── THE INPUT

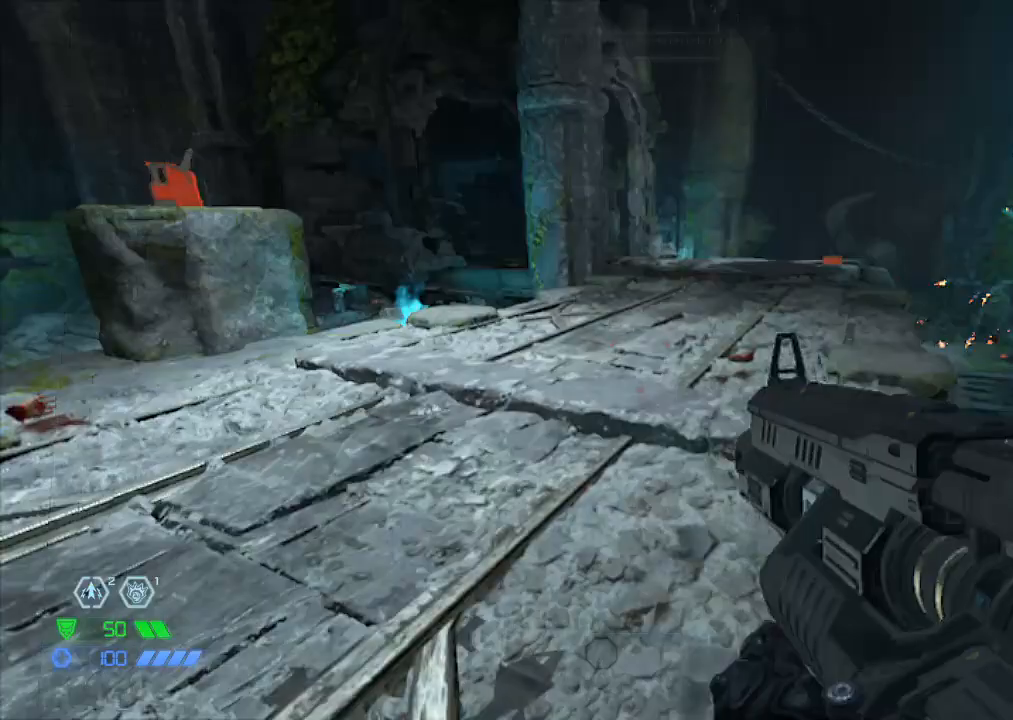
{"keys": ["d", "w"], "mouse": [], "events": [[117, "d", "down"]]}
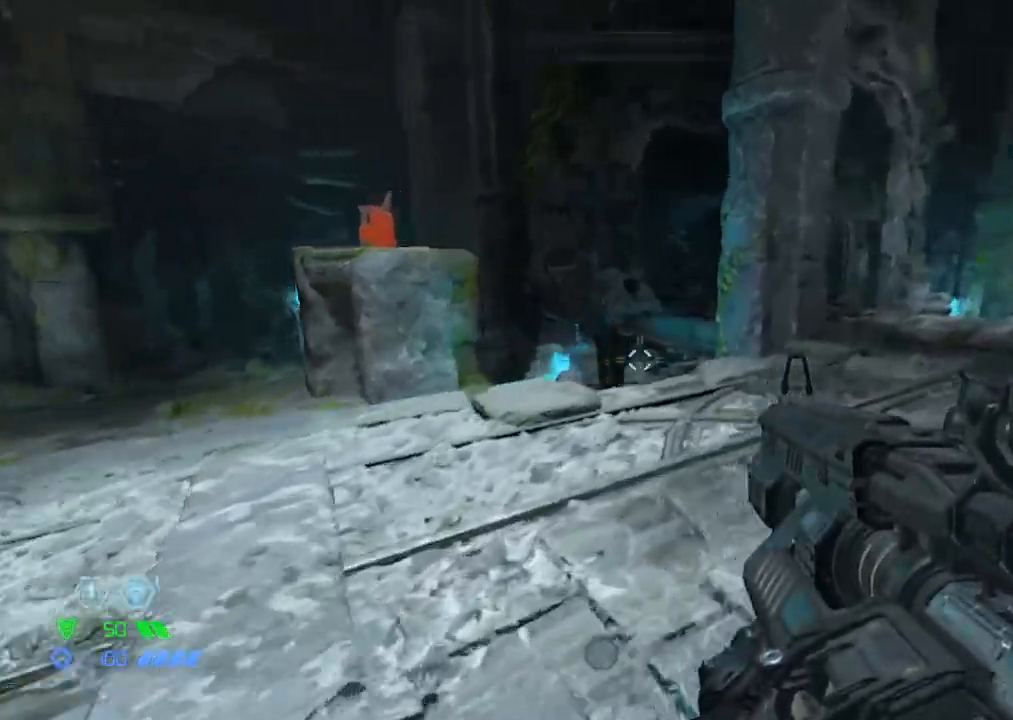
{"keys": ["w"], "mouse": [], "events": [[267, "w", "up"], [450, "w", "down"], [500, "d", "up"]]}
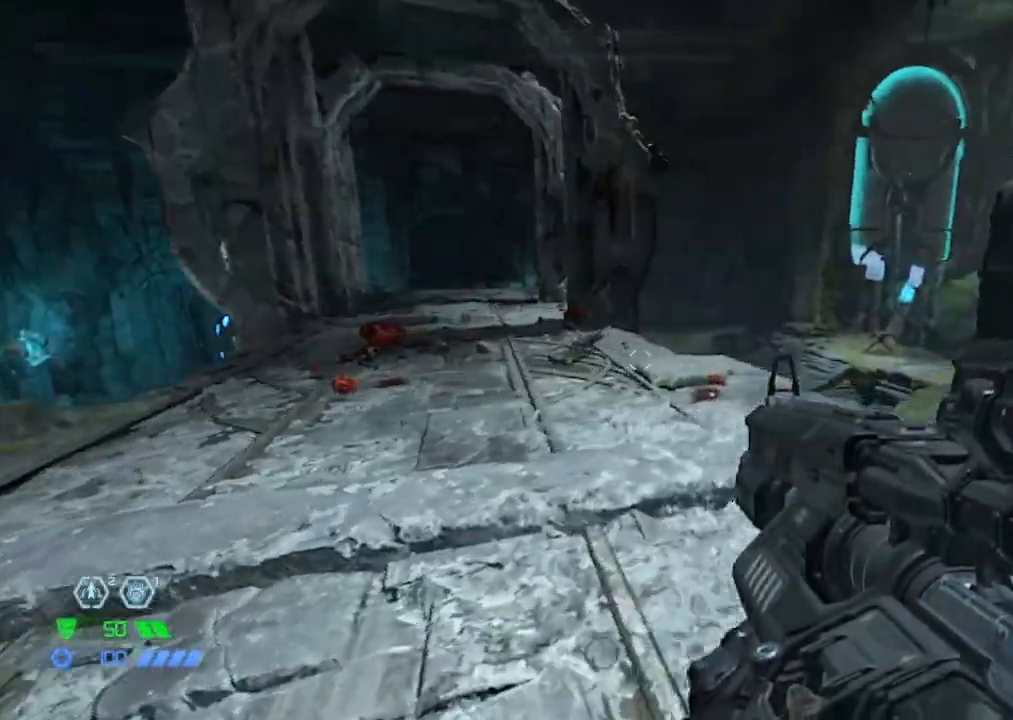
{"keys": ["a", "w"], "mouse": [], "events": [[100, "a", "down"], [150, "a", "up"], [383, "a", "down"]]}
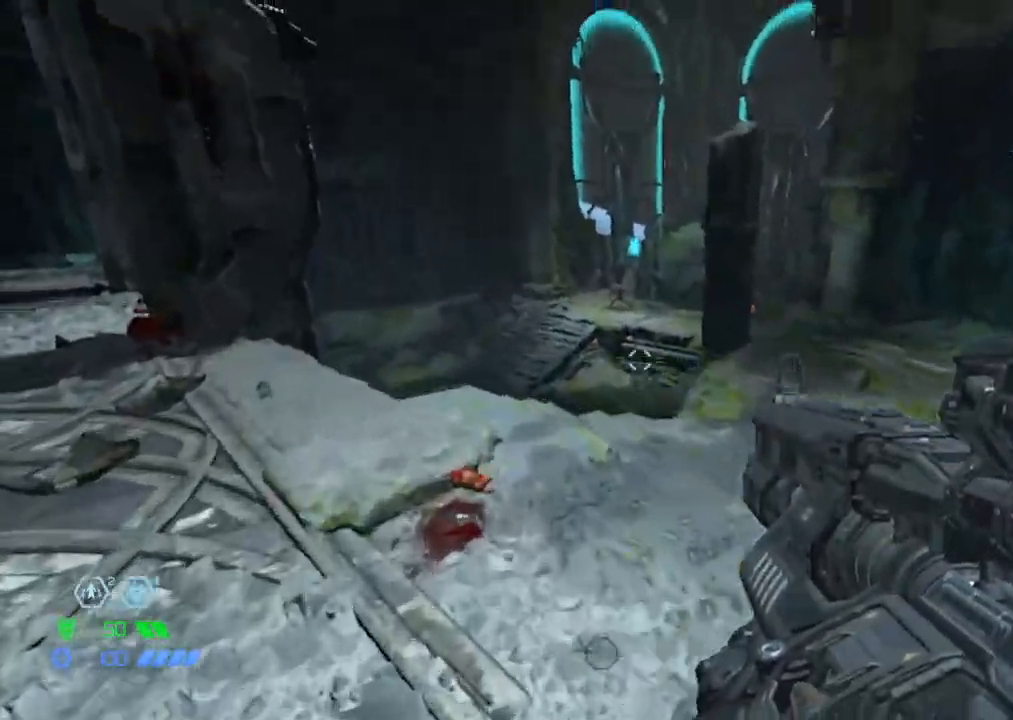
{"keys": [], "mouse": [], "events": [[100, "a", "up"], [100, "w", "up"], [200, "mouse_right", "down"], [267, "d", "down"], [267, "mouse_left", "down"], [350, "2", "down"], [350, "mouse_left", "up"], [350, "mouse_right", "up"], [383, "2", "up"], [450, "d", "up"]]}
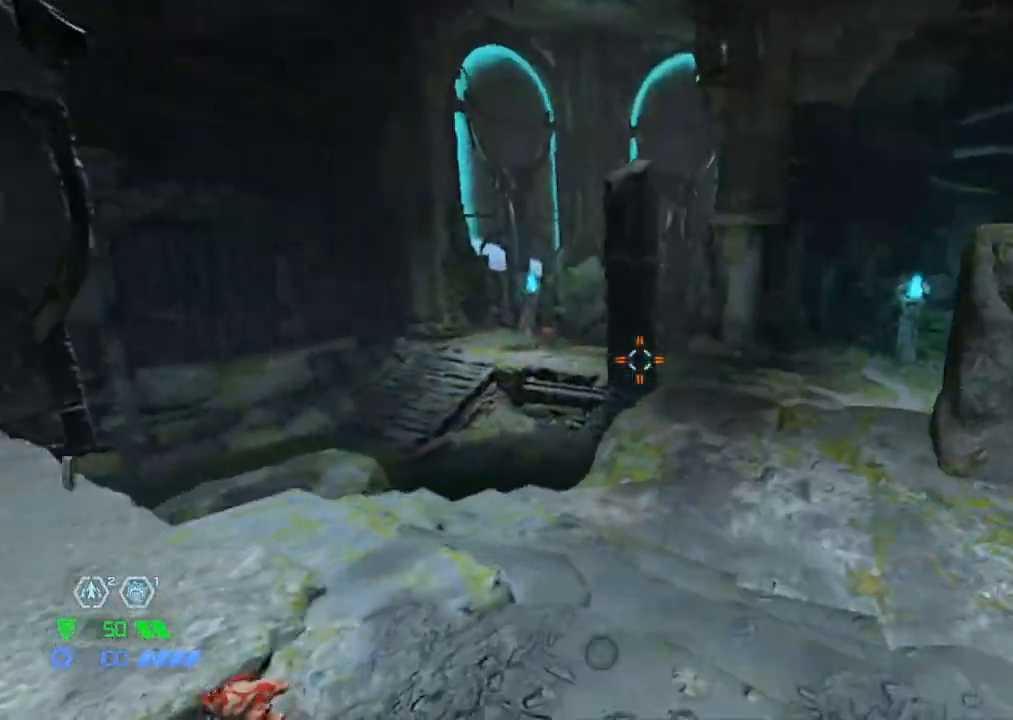
{"keys": ["d", "w"], "mouse": [], "events": [[117, "a", "down"], [267, "a", "up"], [267, "d", "down"], [450, "w", "down"]]}
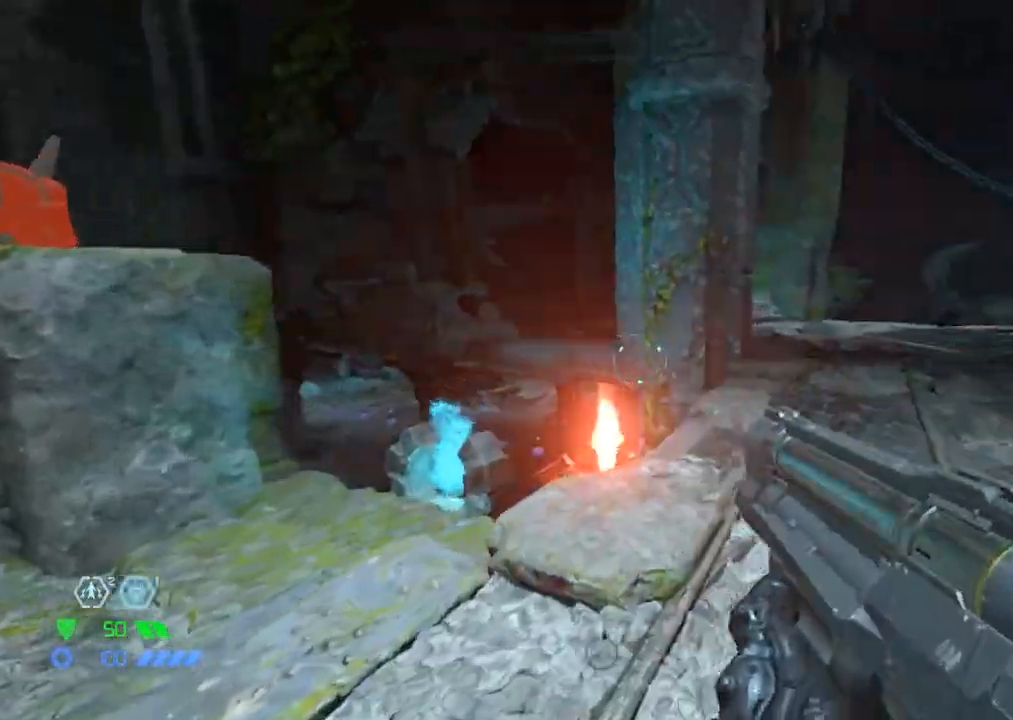
{"keys": ["a", "w"], "mouse": [], "events": [[300, "d", "up"], [333, "a", "down"]]}
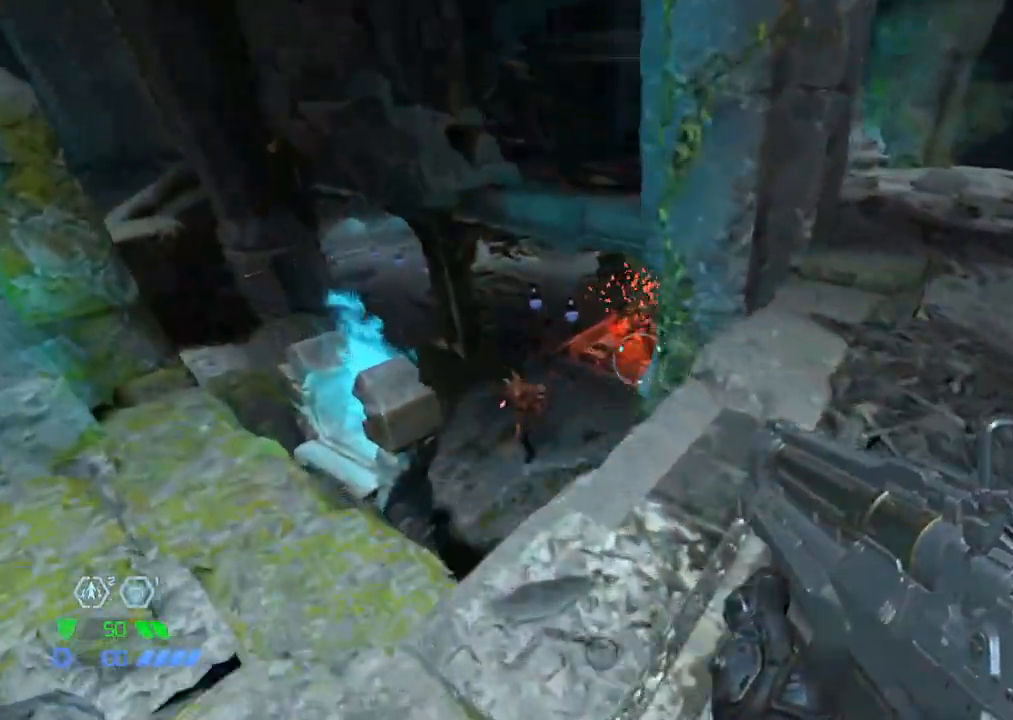
{"keys": [], "mouse": [], "events": [[67, "w", "up"], [100, "mouse_right", "down"], [167, "a", "up"], [167, "d", "down"], [167, "mouse_left", "down"], [350, "mouse_left", "up"], [383, "d", "up"], [383, "mouse_right", "up"]]}
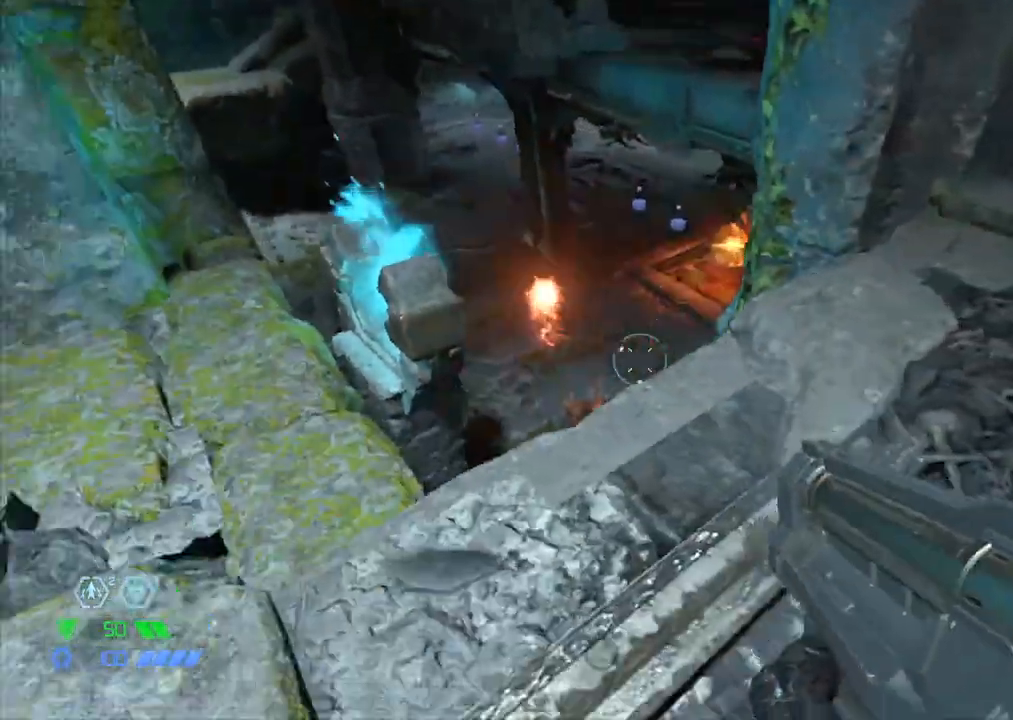
{"keys": [], "mouse": [], "events": [[33, "w", "down"], [217, "mouse_right", "down"], [217, "w", "up"], [450, "mouse_right", "up"]]}
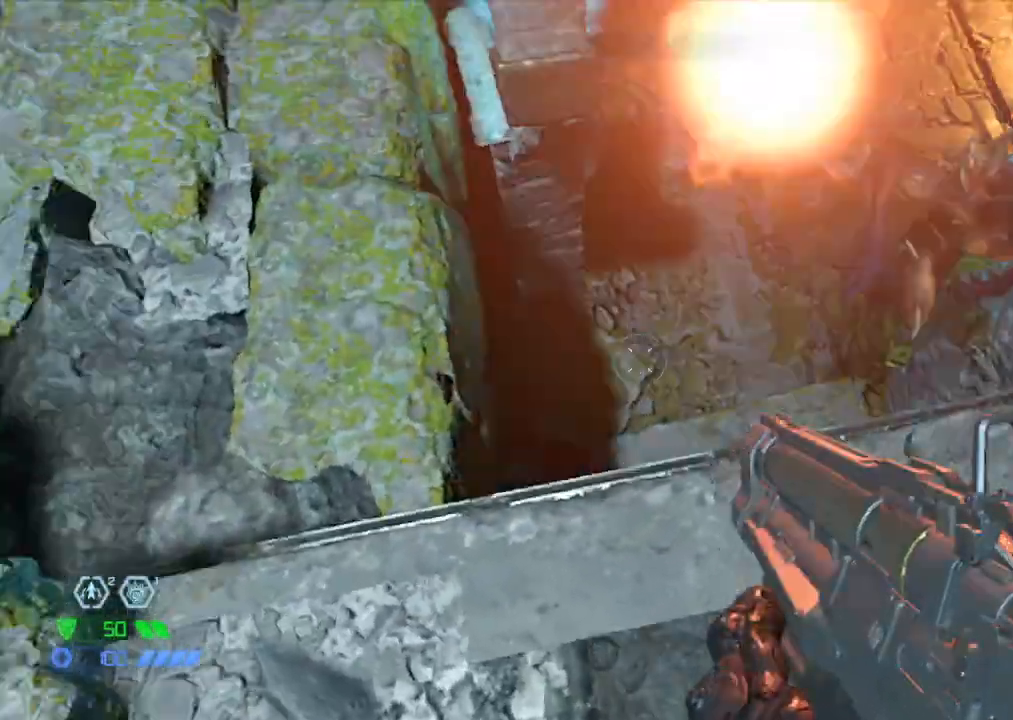
{"keys": ["s"], "mouse": ["left", "right"], "events": [[50, "s", "down"], [150, "d", "down"], [150, "s", "up"], [233, "d", "up"], [333, "mouse_right", "down"], [417, "mouse_left", "down"], [417, "s", "down"]]}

────

TASK GOAL. Repeat, exactly and in full, every entry in the data, but not the pictures.

SOLVED PROBLEM.
{"keys": ["d", "w"], "mouse": [], "events": [[117, "d", "down"]]}
{"keys": ["w"], "mouse": [], "events": [[267, "w", "up"], [450, "w", "down"], [500, "d", "up"]]}
{"keys": ["a", "w"], "mouse": [], "events": [[100, "a", "down"], [150, "a", "up"], [383, "a", "down"]]}
{"keys": [], "mouse": [], "events": [[100, "a", "up"], [100, "w", "up"], [200, "mouse_right", "down"], [267, "d", "down"], [267, "mouse_left", "down"], [350, "2", "down"], [350, "mouse_left", "up"], [350, "mouse_right", "up"], [383, "2", "up"], [450, "d", "up"]]}
{"keys": ["d", "w"], "mouse": [], "events": [[117, "a", "down"], [267, "a", "up"], [267, "d", "down"], [450, "w", "down"]]}
{"keys": ["a", "w"], "mouse": [], "events": [[300, "d", "up"], [333, "a", "down"]]}
{"keys": [], "mouse": [], "events": [[67, "w", "up"], [100, "mouse_right", "down"], [167, "a", "up"], [167, "d", "down"], [167, "mouse_left", "down"], [350, "mouse_left", "up"], [383, "d", "up"], [383, "mouse_right", "up"]]}
{"keys": [], "mouse": [], "events": [[33, "w", "down"], [217, "mouse_right", "down"], [217, "w", "up"], [450, "mouse_right", "up"]]}
{"keys": ["s"], "mouse": ["left", "right"], "events": [[50, "s", "down"], [150, "d", "down"], [150, "s", "up"], [233, "d", "up"], [333, "mouse_right", "down"], [417, "mouse_left", "down"], [417, "s", "down"]]}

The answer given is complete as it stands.